__PROBLEM TO WORK ON__
Express every line of the rows below as a Markdown table with the columns "Line" and "Content", numbering each line in order and skipping blank lines. Leave the pictures out.

══ DATA FOR PROCESSING

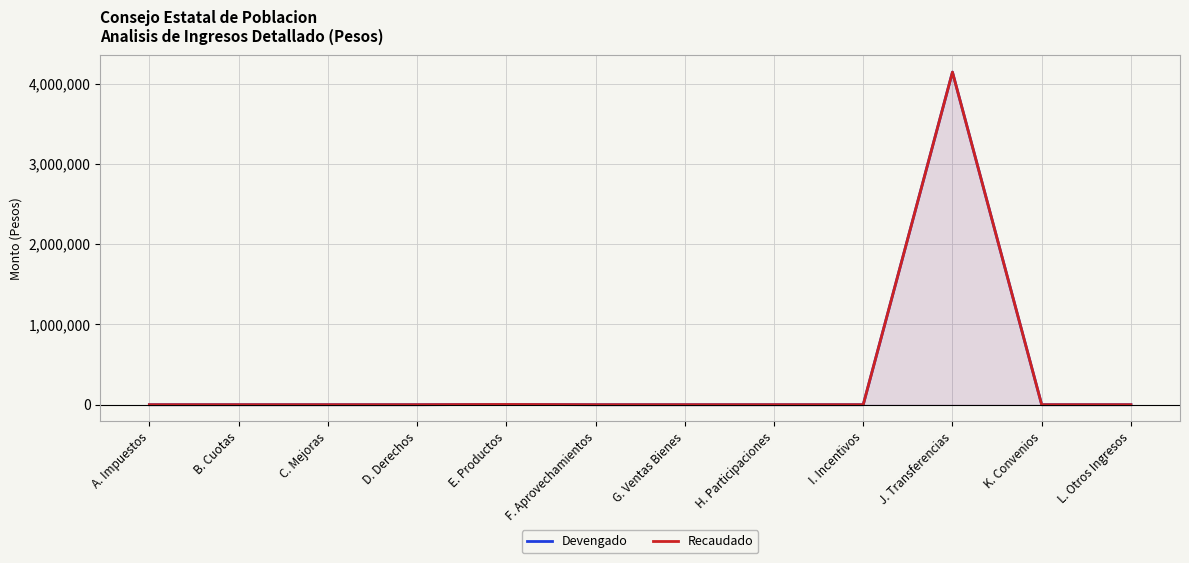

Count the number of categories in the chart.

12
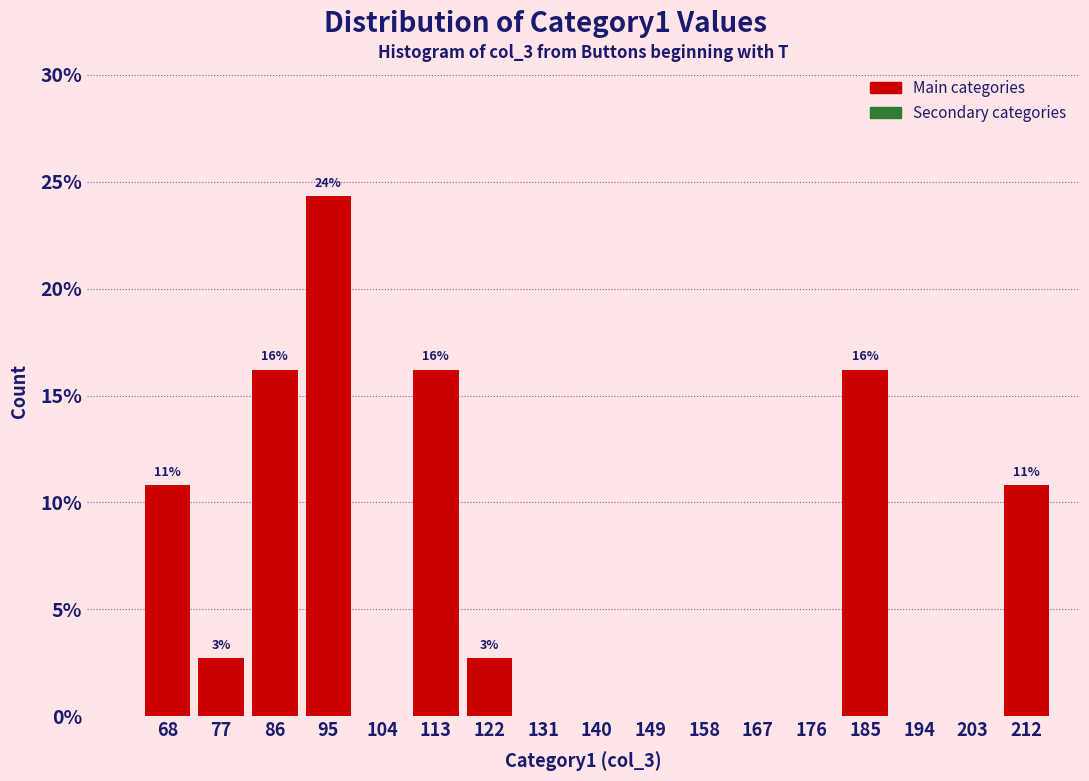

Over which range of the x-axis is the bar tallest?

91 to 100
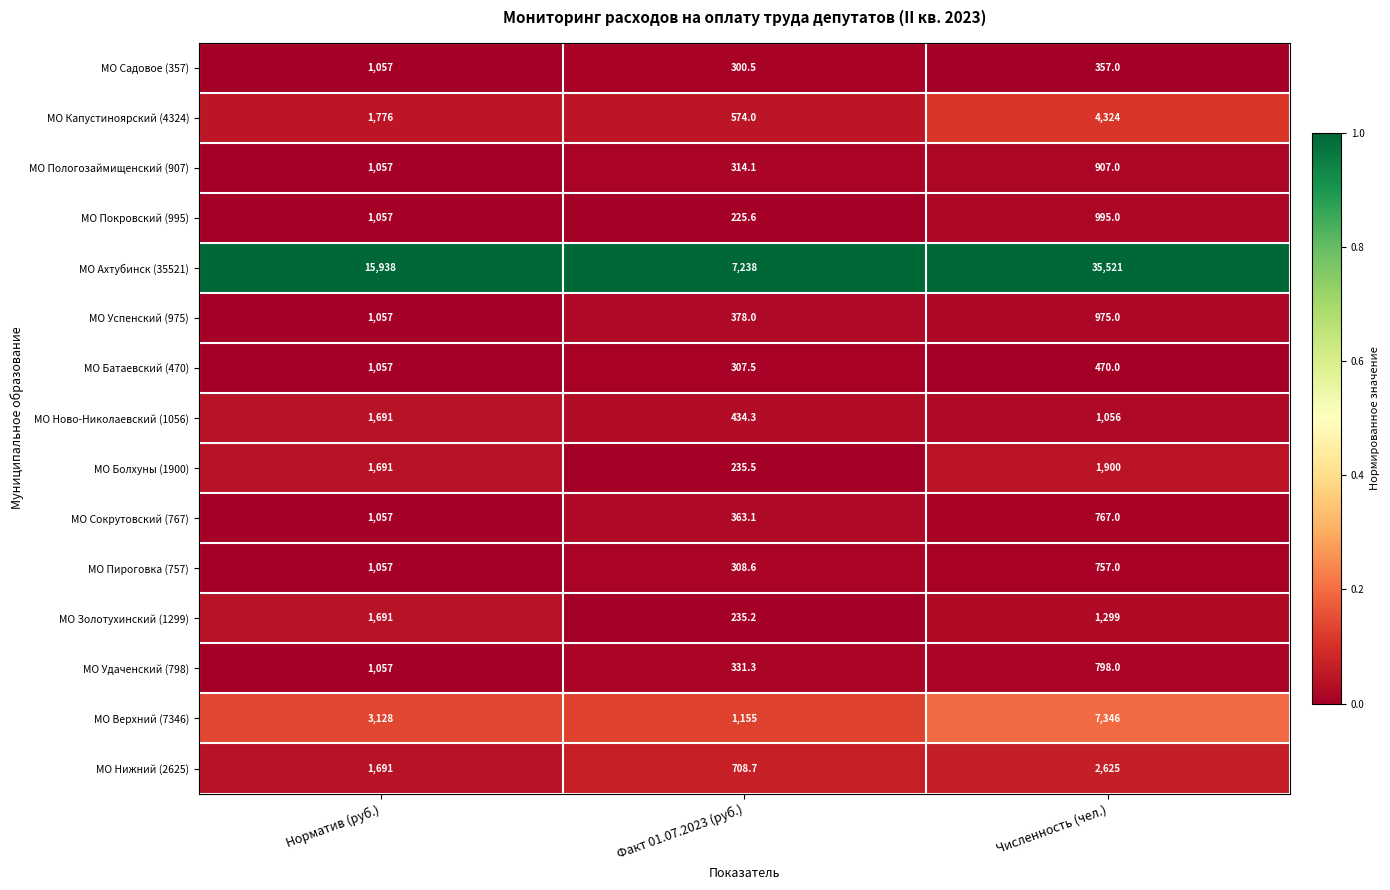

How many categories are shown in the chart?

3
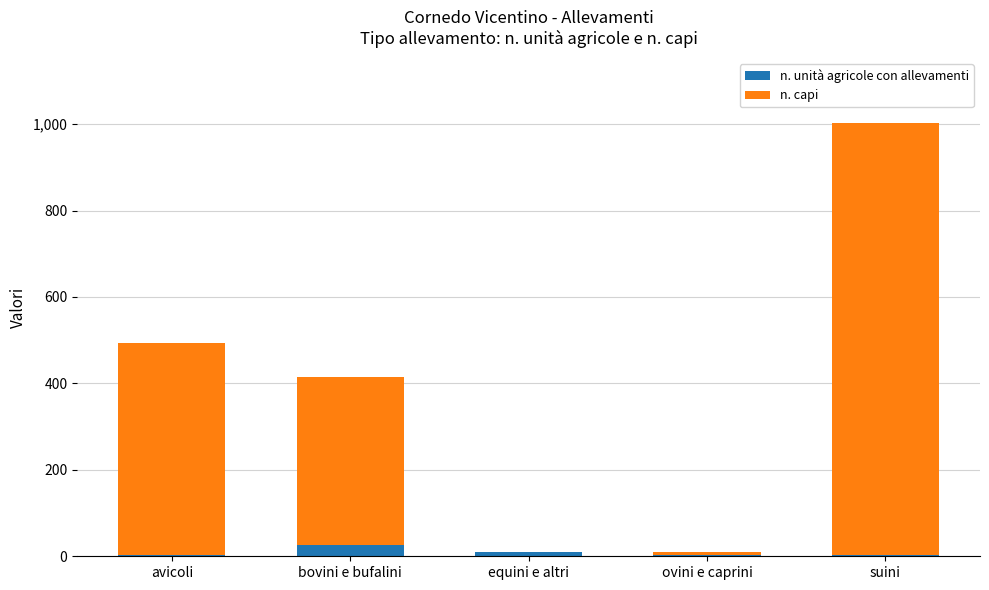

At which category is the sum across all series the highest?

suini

════

__FINAL ANSWER__
| Line | Content |
|---|---|
| 1 | Count the number of categories in the chart. |
| 2 | 12 |
| 3 | Over which range of the x-axis is the bar tallest? |
| 4 | 91 to 100 |
| 5 | How many categories are shown in the chart? |
| 6 | 3 |
| 7 | At which category is the sum across all series the highest? |
| 8 | suini |